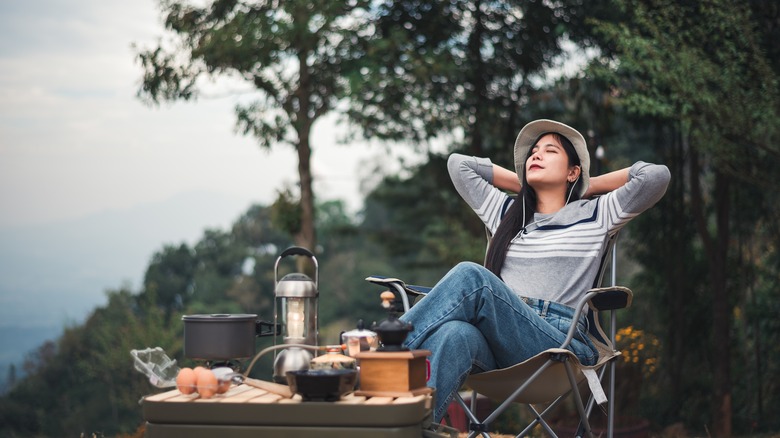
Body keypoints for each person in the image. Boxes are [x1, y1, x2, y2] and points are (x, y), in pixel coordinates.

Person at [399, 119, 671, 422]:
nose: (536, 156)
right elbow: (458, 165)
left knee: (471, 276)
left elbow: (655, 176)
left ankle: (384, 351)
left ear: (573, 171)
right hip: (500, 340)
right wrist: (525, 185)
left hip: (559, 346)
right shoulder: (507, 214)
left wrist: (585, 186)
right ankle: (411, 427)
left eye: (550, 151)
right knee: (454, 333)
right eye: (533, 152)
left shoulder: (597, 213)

___

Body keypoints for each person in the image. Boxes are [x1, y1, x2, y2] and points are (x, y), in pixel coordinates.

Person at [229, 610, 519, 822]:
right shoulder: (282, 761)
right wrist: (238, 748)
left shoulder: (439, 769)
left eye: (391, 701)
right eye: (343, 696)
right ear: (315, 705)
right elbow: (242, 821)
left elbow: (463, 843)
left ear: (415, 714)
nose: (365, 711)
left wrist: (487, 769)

___

*Exercise objective*
Please return only the lines above, starting at the line that has "right ankle: (411, 427)" and ending at the line that has "left shoulder: (597, 213)", keeping both and leaving each one unchanged.

*Solved problem*
right ankle: (411, 427)
left eye: (550, 151)
right knee: (454, 333)
right eye: (533, 152)
left shoulder: (597, 213)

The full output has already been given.